[Start of EXERCISE INPUTS]

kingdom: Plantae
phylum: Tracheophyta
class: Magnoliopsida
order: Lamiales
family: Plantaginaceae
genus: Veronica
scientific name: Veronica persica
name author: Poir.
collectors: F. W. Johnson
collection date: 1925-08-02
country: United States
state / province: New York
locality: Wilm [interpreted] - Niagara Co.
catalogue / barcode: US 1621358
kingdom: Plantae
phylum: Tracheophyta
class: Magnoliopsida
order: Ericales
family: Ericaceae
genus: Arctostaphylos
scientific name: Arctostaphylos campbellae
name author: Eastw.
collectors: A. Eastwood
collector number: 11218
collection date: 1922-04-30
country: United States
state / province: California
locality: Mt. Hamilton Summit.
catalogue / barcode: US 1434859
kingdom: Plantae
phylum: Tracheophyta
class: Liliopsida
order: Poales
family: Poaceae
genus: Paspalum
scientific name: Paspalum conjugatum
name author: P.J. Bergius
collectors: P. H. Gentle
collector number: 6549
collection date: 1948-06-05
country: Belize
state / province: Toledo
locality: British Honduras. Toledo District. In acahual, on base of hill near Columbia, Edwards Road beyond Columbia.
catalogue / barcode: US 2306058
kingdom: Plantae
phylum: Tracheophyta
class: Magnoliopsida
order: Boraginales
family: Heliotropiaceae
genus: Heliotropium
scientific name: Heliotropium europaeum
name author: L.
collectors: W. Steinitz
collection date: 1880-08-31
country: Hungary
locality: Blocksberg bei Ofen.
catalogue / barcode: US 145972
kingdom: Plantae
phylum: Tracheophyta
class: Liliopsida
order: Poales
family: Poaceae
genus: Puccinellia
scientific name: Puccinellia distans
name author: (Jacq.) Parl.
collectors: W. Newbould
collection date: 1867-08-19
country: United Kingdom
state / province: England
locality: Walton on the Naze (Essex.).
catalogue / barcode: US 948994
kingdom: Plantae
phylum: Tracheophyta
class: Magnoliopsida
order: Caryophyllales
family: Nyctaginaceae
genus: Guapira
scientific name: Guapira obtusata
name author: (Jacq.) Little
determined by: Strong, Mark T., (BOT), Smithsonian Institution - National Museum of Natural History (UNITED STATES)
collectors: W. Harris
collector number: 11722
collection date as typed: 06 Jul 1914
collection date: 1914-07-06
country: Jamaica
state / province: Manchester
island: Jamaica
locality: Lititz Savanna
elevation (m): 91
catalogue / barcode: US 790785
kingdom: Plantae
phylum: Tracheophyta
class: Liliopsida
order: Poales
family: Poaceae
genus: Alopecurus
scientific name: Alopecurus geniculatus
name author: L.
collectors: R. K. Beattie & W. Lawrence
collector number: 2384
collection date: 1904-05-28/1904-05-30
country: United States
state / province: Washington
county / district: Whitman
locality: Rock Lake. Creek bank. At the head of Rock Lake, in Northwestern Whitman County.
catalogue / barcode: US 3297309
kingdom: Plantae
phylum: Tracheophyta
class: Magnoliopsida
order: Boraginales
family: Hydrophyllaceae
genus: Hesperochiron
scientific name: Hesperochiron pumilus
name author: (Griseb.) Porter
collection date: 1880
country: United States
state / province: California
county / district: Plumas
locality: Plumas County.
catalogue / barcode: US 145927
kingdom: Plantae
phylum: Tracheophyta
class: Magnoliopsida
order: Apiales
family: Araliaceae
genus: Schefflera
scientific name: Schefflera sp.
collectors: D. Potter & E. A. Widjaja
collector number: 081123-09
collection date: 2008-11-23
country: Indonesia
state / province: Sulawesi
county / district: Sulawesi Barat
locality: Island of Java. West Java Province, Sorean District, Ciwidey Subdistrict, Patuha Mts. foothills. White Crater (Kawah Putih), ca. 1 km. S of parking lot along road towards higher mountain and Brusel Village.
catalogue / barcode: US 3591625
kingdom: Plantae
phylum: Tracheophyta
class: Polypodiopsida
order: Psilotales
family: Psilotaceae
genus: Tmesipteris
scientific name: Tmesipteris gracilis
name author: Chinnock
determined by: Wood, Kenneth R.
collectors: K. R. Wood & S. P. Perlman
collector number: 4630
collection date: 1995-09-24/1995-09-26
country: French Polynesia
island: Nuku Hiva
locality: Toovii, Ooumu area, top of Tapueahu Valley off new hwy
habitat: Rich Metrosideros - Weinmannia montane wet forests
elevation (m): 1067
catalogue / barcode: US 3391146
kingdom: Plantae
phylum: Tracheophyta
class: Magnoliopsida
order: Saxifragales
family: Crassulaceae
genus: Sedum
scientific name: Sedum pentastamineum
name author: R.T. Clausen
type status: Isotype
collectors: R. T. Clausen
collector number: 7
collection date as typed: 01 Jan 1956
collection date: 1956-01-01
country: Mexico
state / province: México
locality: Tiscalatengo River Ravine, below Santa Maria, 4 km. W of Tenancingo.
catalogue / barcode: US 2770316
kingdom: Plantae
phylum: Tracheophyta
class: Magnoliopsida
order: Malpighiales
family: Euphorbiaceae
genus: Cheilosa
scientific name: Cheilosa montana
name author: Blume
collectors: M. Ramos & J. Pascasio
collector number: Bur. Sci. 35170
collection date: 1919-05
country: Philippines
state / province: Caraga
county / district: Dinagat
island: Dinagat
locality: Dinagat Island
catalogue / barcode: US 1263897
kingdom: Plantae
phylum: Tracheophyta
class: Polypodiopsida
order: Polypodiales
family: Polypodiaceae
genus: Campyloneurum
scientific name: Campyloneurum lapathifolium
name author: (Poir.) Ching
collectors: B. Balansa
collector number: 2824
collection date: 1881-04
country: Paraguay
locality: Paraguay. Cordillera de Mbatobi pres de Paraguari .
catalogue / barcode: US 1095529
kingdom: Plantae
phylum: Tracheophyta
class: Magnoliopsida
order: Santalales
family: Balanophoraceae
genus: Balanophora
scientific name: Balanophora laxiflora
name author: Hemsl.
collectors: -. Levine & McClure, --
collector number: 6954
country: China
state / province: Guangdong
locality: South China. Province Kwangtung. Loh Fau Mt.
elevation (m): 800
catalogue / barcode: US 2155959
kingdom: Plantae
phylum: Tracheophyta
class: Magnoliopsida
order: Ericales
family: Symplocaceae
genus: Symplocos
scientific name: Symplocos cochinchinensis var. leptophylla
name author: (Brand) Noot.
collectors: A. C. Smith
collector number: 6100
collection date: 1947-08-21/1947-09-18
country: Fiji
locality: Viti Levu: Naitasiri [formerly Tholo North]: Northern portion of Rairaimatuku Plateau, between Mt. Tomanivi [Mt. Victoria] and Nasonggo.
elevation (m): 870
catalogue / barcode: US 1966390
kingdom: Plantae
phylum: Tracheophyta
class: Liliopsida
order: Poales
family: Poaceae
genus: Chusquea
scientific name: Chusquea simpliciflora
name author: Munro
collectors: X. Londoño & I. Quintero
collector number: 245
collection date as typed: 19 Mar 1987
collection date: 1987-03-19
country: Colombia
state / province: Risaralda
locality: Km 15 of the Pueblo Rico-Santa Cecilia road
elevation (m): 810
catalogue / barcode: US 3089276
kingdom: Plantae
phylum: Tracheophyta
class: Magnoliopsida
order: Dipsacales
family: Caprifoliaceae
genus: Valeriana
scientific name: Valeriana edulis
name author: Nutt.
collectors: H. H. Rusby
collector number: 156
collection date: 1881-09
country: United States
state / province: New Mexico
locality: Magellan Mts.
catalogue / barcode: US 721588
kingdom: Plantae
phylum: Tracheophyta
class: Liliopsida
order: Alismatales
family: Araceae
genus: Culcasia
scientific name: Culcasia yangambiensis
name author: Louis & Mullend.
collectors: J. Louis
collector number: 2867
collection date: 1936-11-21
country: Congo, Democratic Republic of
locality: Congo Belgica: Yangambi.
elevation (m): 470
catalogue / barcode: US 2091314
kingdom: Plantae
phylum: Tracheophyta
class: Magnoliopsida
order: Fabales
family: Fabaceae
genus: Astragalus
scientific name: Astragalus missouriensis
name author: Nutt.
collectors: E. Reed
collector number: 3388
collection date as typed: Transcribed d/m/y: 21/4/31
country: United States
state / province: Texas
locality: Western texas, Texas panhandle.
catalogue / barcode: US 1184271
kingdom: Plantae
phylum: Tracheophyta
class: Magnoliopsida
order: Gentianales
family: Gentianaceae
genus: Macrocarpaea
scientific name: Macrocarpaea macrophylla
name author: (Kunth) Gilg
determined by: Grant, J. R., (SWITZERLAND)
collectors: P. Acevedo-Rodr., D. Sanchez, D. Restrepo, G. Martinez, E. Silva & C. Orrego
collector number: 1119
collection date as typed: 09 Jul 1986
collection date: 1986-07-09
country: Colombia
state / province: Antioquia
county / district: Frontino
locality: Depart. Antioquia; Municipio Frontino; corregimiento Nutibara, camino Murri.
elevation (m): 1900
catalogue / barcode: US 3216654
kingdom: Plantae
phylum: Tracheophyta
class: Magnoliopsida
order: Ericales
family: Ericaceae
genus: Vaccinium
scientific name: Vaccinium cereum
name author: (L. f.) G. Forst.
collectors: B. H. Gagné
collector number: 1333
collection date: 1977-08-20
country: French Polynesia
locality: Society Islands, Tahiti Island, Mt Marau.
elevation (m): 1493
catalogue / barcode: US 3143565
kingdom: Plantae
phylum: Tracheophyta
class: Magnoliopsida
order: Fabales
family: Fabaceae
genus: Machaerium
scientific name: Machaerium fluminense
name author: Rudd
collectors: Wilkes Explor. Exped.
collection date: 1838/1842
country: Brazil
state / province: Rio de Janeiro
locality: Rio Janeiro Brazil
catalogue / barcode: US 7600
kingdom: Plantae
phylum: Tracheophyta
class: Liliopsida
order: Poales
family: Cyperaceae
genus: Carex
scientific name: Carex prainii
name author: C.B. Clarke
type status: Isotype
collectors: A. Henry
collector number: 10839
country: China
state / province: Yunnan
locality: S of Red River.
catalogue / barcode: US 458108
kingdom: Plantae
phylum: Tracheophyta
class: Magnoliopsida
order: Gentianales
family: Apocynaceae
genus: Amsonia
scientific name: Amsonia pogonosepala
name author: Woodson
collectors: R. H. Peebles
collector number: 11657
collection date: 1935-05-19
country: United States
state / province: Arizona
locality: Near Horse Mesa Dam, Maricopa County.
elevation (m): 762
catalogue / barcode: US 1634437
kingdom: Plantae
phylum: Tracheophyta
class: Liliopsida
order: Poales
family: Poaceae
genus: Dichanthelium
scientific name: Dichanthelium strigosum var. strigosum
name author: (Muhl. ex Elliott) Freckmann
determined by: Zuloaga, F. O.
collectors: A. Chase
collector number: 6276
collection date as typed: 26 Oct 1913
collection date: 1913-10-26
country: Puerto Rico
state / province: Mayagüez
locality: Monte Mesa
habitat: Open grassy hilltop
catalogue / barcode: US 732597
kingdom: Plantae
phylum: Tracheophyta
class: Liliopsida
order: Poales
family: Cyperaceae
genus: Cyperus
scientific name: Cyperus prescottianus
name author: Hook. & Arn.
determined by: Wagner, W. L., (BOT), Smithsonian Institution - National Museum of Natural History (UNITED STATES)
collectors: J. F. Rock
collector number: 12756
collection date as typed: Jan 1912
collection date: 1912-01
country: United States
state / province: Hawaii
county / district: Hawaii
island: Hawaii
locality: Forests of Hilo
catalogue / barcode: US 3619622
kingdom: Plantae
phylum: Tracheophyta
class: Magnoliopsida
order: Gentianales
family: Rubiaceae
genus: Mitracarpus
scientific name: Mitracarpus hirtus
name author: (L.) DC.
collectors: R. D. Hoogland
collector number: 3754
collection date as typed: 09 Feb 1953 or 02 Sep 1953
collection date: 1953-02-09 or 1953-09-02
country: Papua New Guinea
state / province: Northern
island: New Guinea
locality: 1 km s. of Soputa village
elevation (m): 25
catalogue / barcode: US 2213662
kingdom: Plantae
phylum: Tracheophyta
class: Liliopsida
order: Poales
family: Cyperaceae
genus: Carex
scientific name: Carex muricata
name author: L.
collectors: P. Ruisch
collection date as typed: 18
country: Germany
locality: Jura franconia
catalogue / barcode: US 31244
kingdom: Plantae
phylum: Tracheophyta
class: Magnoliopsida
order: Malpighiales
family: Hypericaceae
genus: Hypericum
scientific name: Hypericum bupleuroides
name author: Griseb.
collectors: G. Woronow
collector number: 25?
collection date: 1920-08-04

[End of EXERCISE INPUTS]

__SET TASK__
Give the lines of the rows above as a numbered list, starting at the line containing "collectors: Wilkes Explor. Exped." and ending at the line containing "name author: Hook. & Arn.", with both of those lines included. Leave out any blank lines.

__FINAL ANSWER__
1. collectors: Wilkes Explor. Exped.
2. collection date: 1838/1842
3. country: Brazil
4. state / province: Rio de Janeiro
5. locality: Rio Janeiro Brazil
6. catalogue / barcode: US 7600
7. kingdom: Plantae
8. phylum: Tracheophyta
9. class: Liliopsida
10. order: Poales
11. family: Cyperaceae
12. genus: Carex
13. scientific name: Carex prainii
14. name author: C.B. Clarke
15. type status: Isotype
16. collectors: A. Henry
17. collector number: 10839
18. country: China
19. state / province: Yunnan
20. locality: S of Red River.
21. catalogue / barcode: US 458108
22. kingdom: Plantae
23. phylum: Tracheophyta
24. class: Magnoliopsida
25. order: Gentianales
26. family: Apocynaceae
27. genus: Amsonia
28. scientific name: Amsonia pogonosepala
29. name author: Woodson
30. collectors: R. H. Peebles
31. collector number: 11657
32. collection date: 1935-05-19
33. country: United States
34. state / province: Arizona
35. locality: Near Horse Mesa Dam, Maricopa County.
36. elevation (m): 762
37. catalogue / barcode: US 1634437
38. kingdom: Plantae
39. phylum: Tracheophyta
40. class: Liliopsida
41. order: Poales
42. family: Poaceae
43. genus: Dichanthelium
44. scientific name: Dichanthelium strigosum var. strigosum
45. name author: (Muhl. ex Elliott) Freckmann
46. determined by: Zuloaga, F. O.
47. collectors: A. Chase
48. collector number: 6276
49. collection date as typed: 26 Oct 1913
50. collection date: 1913-10-26
51. country: Puerto Rico
52. state / province: Mayagüez
53. locality: Monte Mesa
54. habitat: Open grassy hilltop
55. catalogue / barcode: US 732597
56. kingdom: Plantae
57. phylum: Tracheophyta
58. class: Liliopsida
59. order: Poales
60. family: Cyperaceae
61. genus: Cyperus
62. scientific name: Cyperus prescottianus
63. name author: Hook. & Arn.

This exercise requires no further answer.